### Exercise goal
Whenever a line of the entries below holds the string "lines", copy that line and return it.

--

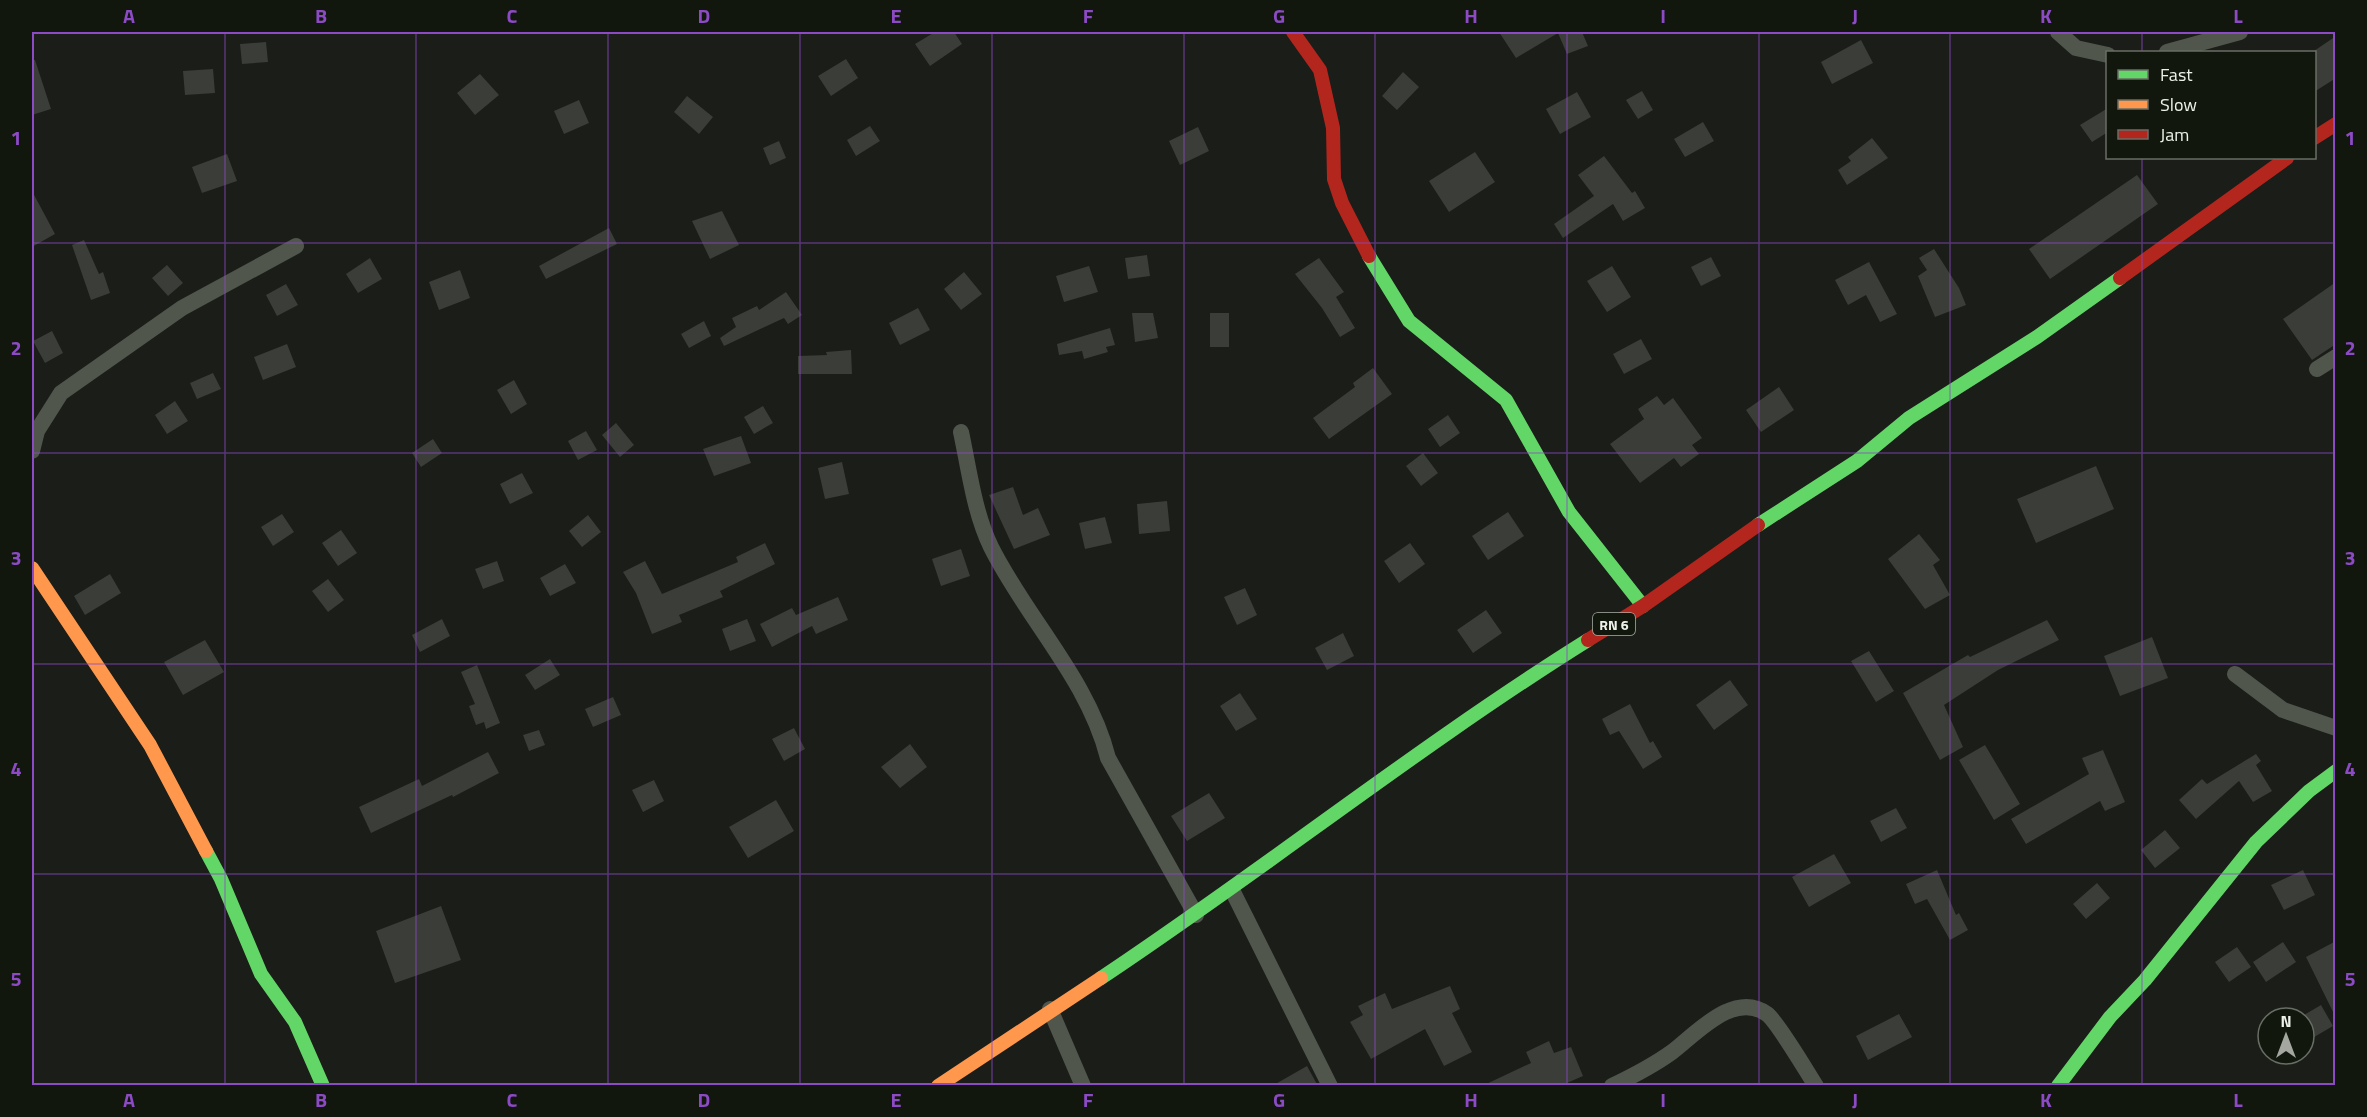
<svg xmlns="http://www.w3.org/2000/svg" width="2367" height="1117" font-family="'Titillium Web',sans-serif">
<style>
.building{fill:#3a3d38}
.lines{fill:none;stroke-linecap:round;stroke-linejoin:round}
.street{stroke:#50564b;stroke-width:16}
.fast{stroke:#63d668;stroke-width:14}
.slow{stroke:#ff974d;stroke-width:14}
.jam{stroke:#b3261e;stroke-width:14}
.grid{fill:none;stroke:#8c4ac5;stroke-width:1.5;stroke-opacity:0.55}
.labels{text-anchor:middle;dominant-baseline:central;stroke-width:5;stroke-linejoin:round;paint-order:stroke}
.shield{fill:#11170c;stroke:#abb0a7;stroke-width:1.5}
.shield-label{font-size:14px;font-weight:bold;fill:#edf1ea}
.neatline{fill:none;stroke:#8c4ac5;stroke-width:2}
.grid-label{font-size:20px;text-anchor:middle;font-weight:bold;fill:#8c4ac5}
</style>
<rect width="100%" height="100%" fill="#1a1d18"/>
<path class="building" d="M935 32H954L962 44 930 66 915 44Z
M1499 32H1582L1588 46 1567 54 1558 33 1516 58Z
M2336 36V78L2314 92V51Z
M1861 40 1873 63 1832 84 1821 62Z
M266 42 268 62 242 64 240 44Z
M846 59 858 78 831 96 818 76Z
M32 60H35L51 109 32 115Z
M213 69 215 93 185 95 183 71Z
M1403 72 1419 87 1397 110 1382 96Z
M480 74 499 95 475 115 457 93Z
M1642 91 1653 110 1638 119 1626 100Z
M1577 92 1591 117 1560 134 1546 109Z
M687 96 713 117 699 134 674 112Z
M579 100 589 123 564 134 554 111Z
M2108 108V132L2092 142 2080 125Z
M1703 122 1714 141 1685 157 1674 139Z
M870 126 880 141 856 156 847 140Z
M1198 127 1209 151 1180 165 1169 141Z
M1872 138 1888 158 1847 185 1838 170 1851 161 1848 157Z
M779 141 786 158 770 165 763 148Z
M1475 152 1495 182 1449 212 1429 181Z
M227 154 237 181 202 193 192 167Z
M1604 156 1632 193 1635 191 1645 208 1623 221 1613 204 1563 238 1554 224 1594 196 1578 175Z
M2137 175 2158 204 2050 279 2029 249Z
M32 191 55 234 32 247Z
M722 211 739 245 710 259 692 221Z
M609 228 617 244 546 279 539 266Z
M84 240 99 274 103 272 110 293 91 300 72 245Z
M1934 249 1959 288 1966 305 1935 317 1918 276 1927 270 1919 258Z
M1147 255 1150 276 1128 279 1125 258Z
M1711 257 1721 276 1701 286 1691 267Z
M370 258 382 279 358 293 346 274Z
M1319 258 1344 292 1336 297 1355 328 1340 337 1322 308 1295 274Z
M1869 262 1897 314 1880 322 1866 295 1848 305 1835 280Z
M167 265 183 283 168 296 152 278Z
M1089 266 1098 292 1064 302 1056 276Z
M1612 266 1631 297 1607 312 1587 281Z
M460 270 470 298 439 310 429 282Z
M964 272 982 294 961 310 944 289Z
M2336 282V344L2312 360 2283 319Z
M286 284 298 305 277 316 266 295Z
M786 292 802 315 788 324 784 318 724 346 720 338 736 327 732 318 757 306 759 310Z
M918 308 930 330 900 345 889 323Z
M1132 313H1153L1158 338 1135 342Z
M1210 313H1229V347H1210Z
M704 321 711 336 689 348 681 334Z
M1110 328 1115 345 1106 347 1108 352 1084 359 1082 351 1059 355 1057 344Z
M52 331 63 353 45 363 33 341Z
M1641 339 1652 359 1624 374 1613 354Z
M287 344 296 367 263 380 254 357Z
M851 350 852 374H798V356L827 355 826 352Z
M1373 368 1392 394 1329 439 1313 418 1355 387 1353 383Z
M213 373 221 389 197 399 190 383Z
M514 380 527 404 511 414 497 390Z
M1779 387 1794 410 1761 432 1746 410Z
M1657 396 1664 405 1673 398 1702 438 1692 445 1699 454 1681 467 1674 458 1640 483 1610 444 1644 419 1638 409Z
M175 401 188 421 167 434 155 415Z
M763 406 773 423 754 434 744 417Z
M1448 415 1460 433 1440 447 1428 429Z
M616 423 634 445 620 457 602 435Z
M586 431 597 450 578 460 568 441Z
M741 436 751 463 714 476 703 449Z
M433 439 442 453 421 467 412 453Z
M1423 453 1438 473 1421 486 1406 466Z
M842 462 849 494 825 499 818 468Z
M2096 466 2114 509 2036 543 2017 499Z
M522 473 533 493 510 504 500 484Z
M1013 487 1023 515 1038 508 1050 535 1014 549 989 495Z
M1167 501 1170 531 1139 534 1137 504Z
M1508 512 1524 536 1488 560 1472 536Z
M282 514 294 532 273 546 261 527Z
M588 515 601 532 582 547 569 531Z
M1105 517 1112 543 1085 549 1079 523Z
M341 530 357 553 338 566 322 543Z
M1919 534 1940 560 1933 565 1950 595 1925 609 1888 559Z
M765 543 775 564 720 591 723 597 679 615 682 622 652 634 636 593 623 572 645 561 662 594 738 562 736 557Z
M1410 543 1425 564 1399 583 1384 561Z
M961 549 970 576 941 586 932 559Z
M497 561 504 581 483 589 475 569Z
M565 564 576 583 550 596 540 578Z
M110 574 121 593 85 615 74 596Z
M328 579 344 600 328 612 312 591Z
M1245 588 1257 615 1237 625 1224 597Z
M838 597 848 620 816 634 812 626 772 647 760 624 792 608 796 615Z
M1486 610 1502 633 1473 653 1457 630Z
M442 619 450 636 420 652 412 635Z
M747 619 756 641 730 651 722 629Z
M2047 620 2059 640 1998 670 1944 705 1963 747 1940 760 1903 693 1968 655 1970 657Z
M1343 633 1354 656 1327 670 1315 648Z
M2152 637 2168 678 2120 696 2104 656Z
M205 640 224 672 183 695 164 662Z
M1869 651 1894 691 1876 702 1851 661Z
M550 659 560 675 535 690 525 675Z
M477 665 500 723 486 729 484 722 476 725 469 706 475 704 461 672Z
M1730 680 1748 705 1714 730 1696 705Z
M1240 693 1257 719 1236 731 1220 706Z
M613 697 621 715 593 727 585 709Z
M1630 704 1650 743 1653 741 1662 757 1643 769 1619 731 1610 735 1602 719Z
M794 728 805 749 784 761 772 739Z
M539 730 545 745 529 751 523 735Z
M910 744 927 767 900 788 881 767Z
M1985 745 2020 804 1994 820 1959 760Z
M2103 750 2125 802 2105 811 2100 801 2026 844 2011 819 2089 774 2082 758Z
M488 752 499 773 453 797 452 795 371 833 359 807 419 779 422 786Z
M2256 754 2261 761 2256 765 2272 791 2253 802 2239 781 2196 819 2179 800 2202 779 2207 784Z
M654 780 664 801 643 812 632 790Z
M1209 793 1225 818 1187 841 1171 816Z
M776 800 794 831 748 858 729 827Z
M1896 808 1907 828 1881 842 1870 821Z
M2165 830 2180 848 2155 868 2141 850Z
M1834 854 1851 883 1809 907 1792 877Z
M1937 870 1956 915 1959 913 1968 930 1950 940 1927 899 1915 904 1906 884Z
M2303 870 2315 895 2284 910 2271 885Z
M2097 883 2110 898 2086 919 2073 904Z
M441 906 461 960 395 983 376 931Z
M2336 941V1018L2306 957Z
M2283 942 2296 962 2266 982 2253 962Z
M2237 947 2251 967 2229 982 2215 962Z
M1450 986 1460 1009 1452 1013 1472 1052 1444 1066 1425 1029 1371 1059 1350 1022 1363 1015 1358 1006 1385 993 1392 1009Z
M2321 1005 2333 1026 2304 1043V1015Z
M1899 1014 1912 1037 1868 1060 1856 1036Z
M1549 1041 1554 1053 1571 1047 1583 1076 1560 1086H1482L1531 1063 1526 1052Z
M1307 1066 1318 1086H1272Z"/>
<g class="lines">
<path class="street" d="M2058 32 2076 48 2108 55
M2167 52 2240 32
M2317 369 2336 357
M961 432C969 469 974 512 991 547 1027 619 1088 679 1108 758L1196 915
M32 451 37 431 61 393 182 308 296 246
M2235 674 2283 710 2336 728
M1232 890 1330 1086
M1050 1009 1083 1086
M1612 1086C1633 1076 1654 1065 1672 1052 1696 1034 1734 990 1767 1014 1777 1021 1807 1072 1816 1086"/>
<path class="fast" d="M1369 256 1409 321 1506 400 1569 512 1643 606
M1758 525 1857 461 1909 418 2037 337 2120 278
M206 851 221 879 261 974 295 1022 323 1086
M1101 978C1265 869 1420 745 1588 640
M2058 1086 2110 1017 2145 980 2256 842 2309 791 2336 771"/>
<path class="slow" d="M32 568 150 745 206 851
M938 1086 1101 978"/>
<path class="jam" d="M1293 32 1320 70 1333 128 1334 179 1342 203 1369 256
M2314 138 2336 124
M2120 278 2287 158
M1588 640 1643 606 1758 525"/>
</g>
<path class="grid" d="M225 32V1086M416 32V1086M608 32V1086M800 32V1086M992 32V1086M1184 32V1086M1375 32V1086M1567 32V1086M1759 32V1086M1950 32V1086M2142 32V52M2142 158V1086M32 243H2336M32 453H2336M32 664H2336M32 874H2336"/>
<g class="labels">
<rect class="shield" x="1593" y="613" width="42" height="22" rx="4.5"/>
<g class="shield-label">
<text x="1614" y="624">RN 6</text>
</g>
</g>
<rect width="2367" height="1117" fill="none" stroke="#11170c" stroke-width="66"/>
<rect x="2106" y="51" width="210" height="108" fill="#11170c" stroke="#696e65" stroke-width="1.5"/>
<rect x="2118" y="70" width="30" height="9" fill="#63d668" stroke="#696e65" stroke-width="1.5"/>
<text x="2160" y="81" font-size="18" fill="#edf1ea">Fast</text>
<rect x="2118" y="100" width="30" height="9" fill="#ff974d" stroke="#696e65" stroke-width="1.5"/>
<text x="2160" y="111" font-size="18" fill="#edf1ea">Slow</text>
<rect x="2118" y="130" width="30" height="9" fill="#b3261e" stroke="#696e65" stroke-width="1.5"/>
<text x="2160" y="141" font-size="18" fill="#edf1ea">Jam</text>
<g transform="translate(2286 1036)"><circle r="28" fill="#11170c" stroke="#696e65" stroke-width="1.5"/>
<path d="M0-4.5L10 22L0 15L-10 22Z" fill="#a3a7a0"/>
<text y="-9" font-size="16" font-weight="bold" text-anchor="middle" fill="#edf1ea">N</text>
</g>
<rect x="33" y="33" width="2301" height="1051" class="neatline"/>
<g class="grid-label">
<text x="129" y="23">A</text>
<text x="321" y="23">B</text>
<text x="512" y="23">C</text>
<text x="704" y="23">D</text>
<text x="896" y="23">E</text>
<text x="1088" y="23">F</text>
<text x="1279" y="23">G</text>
<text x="1471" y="23">H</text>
<text x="1663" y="23">I</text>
<text x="1855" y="23">J</text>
<text x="2046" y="23">K</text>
<text x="2238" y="23">L</text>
<text x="16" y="145">1</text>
<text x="2350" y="145">1</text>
<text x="16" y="355">2</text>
<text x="2350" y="355">2</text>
<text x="16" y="565">3</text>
<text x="2350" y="565">3</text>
<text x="16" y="776">4</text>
<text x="2350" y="776">4</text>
<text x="16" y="986">5</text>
<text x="2350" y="986">5</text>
<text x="129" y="1107">A</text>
<text x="321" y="1107">B</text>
<text x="512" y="1107">C</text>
<text x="704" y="1107">D</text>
<text x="896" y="1107">E</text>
<text x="1088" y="1107">F</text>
<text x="1279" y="1107">G</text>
<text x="1471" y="1107">H</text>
<text x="1663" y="1107">I</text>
<text x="1855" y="1107">J</text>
<text x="2046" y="1107">K</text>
<text x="2238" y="1107">L</text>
</g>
</svg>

--

### Output for this exercise
.lines{fill:none;stroke-linecap:round;stroke-linejoin:round}
<g class="lines">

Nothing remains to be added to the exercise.